--- DATA ---

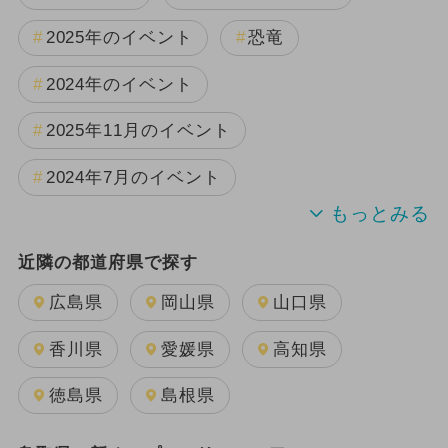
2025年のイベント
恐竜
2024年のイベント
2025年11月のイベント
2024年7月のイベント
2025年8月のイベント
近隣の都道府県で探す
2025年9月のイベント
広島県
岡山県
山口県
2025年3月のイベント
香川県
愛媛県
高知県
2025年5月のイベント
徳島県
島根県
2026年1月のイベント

---
--- DATA ---

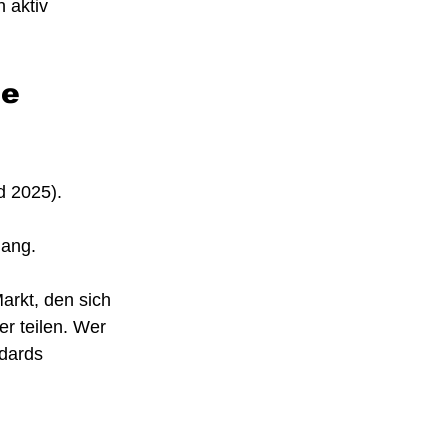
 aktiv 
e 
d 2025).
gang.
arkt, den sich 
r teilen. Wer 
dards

---
--- DATA ---

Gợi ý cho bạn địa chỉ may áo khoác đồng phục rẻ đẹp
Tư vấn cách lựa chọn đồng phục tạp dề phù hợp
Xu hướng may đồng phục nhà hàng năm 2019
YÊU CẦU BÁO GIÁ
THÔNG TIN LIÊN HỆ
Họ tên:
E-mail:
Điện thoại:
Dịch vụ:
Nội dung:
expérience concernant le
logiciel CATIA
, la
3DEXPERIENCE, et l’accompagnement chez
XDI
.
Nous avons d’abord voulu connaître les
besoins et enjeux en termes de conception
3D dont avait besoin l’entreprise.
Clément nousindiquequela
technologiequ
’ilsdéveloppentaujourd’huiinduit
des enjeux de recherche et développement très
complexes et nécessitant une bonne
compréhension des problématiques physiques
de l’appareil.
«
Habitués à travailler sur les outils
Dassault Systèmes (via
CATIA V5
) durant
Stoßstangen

---

§ **WORK REQUEST**:
Line count for "phục": say how many lines of the entries above include that word, and give only the number.

§ **EXERCISE RESPONSE**:
3